Morgillo was reacting to an item that appeared in the October 2002 issue of Construction Equipment. A caption under the photograph of two twisted driveshaft tubes read: "Part of a driveshaft's job is to function in the driveline much like a fuse in an electrical system, absorbing overloads (torque, in this instance) to protect expensive components from damage."
"Not so," says Morgillo. "While a variety of factors need to be considered when specifying a driveshaft assembly, the 'fuse factor' is most definitely not one of them. Instead, factors such as gross torque, vehicle gradeability and wheel slip, as well as transmission and axle ratios, are the important criteria."

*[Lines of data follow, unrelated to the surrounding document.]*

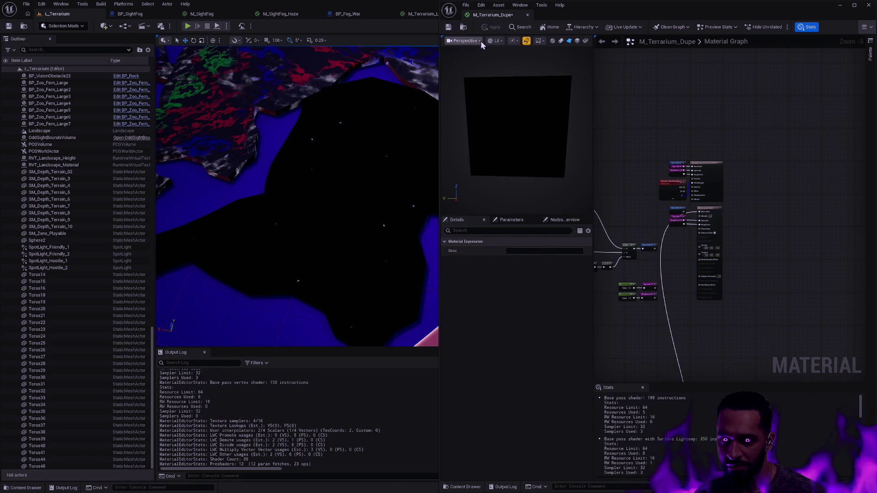
mouse_move(763, 340)
left_mouse_down()
mouse_move(765, 192)
mouse_move(791, 129)
left_mouse_up()
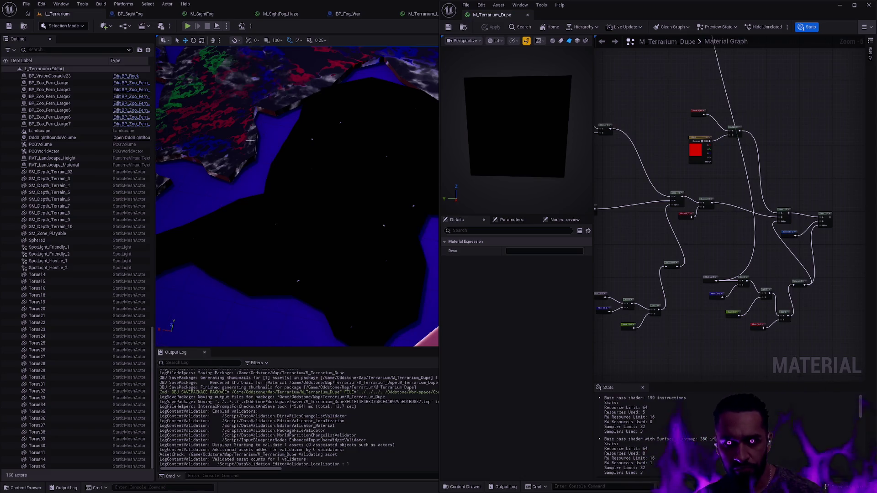
left_click(354, 180)
Step: Switch to Mesh Paint and paint a test stroke of vertex colour onto the black terrain
key("shift+4")
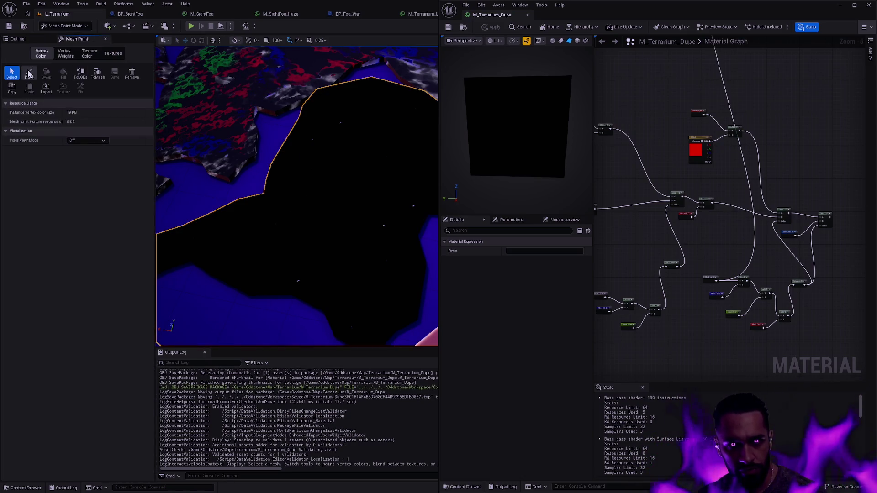
left_click(28, 73)
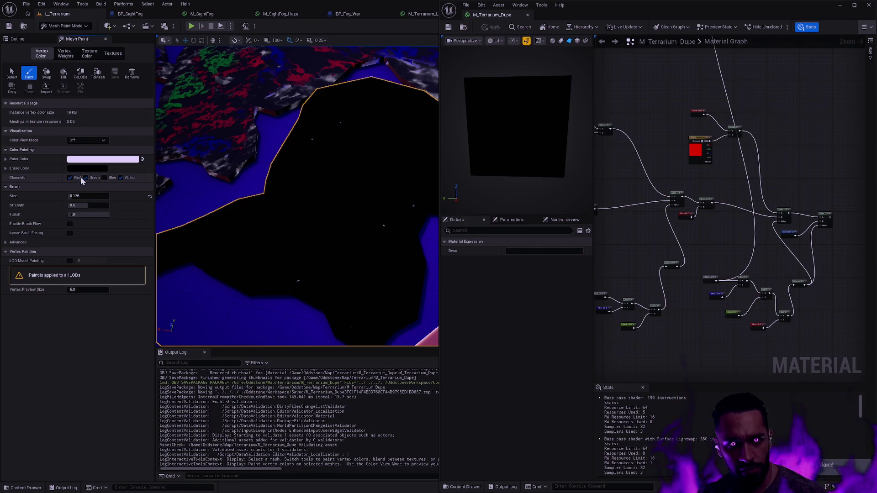
mouse_move(360, 246)
left_mouse_down()
mouse_move(339, 225)
mouse_move(319, 229)
mouse_move(360, 202)
mouse_move(375, 246)
mouse_move(353, 209)
mouse_move(371, 200)
mouse_move(298, 211)
mouse_move(350, 188)
left_mouse_up()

Although that may sound a bit cumbersome and complicated to the average vehicle buyer, says Morgillo, all quality dealers and all OEMs have computerized programs that can accurately identify the correct driveshaft system for any application and incorporate the latest technology in the process.
For example, today's driveshafts from Spicer, he says, are far more advanced than those of only five years ago. Also, maintenance intervals have been greatly extended, life cycles are longer and torque-carrying capacities are at an all-time high, while weights continue to decline with no sacrifice to the integrity of the products.
The result: "Hardly something even remotely resembling a fuse," says Morgillo. "When properly specified, installed and maintained, today's driveshafts will be the last item to short-circuit any vehicle's performance."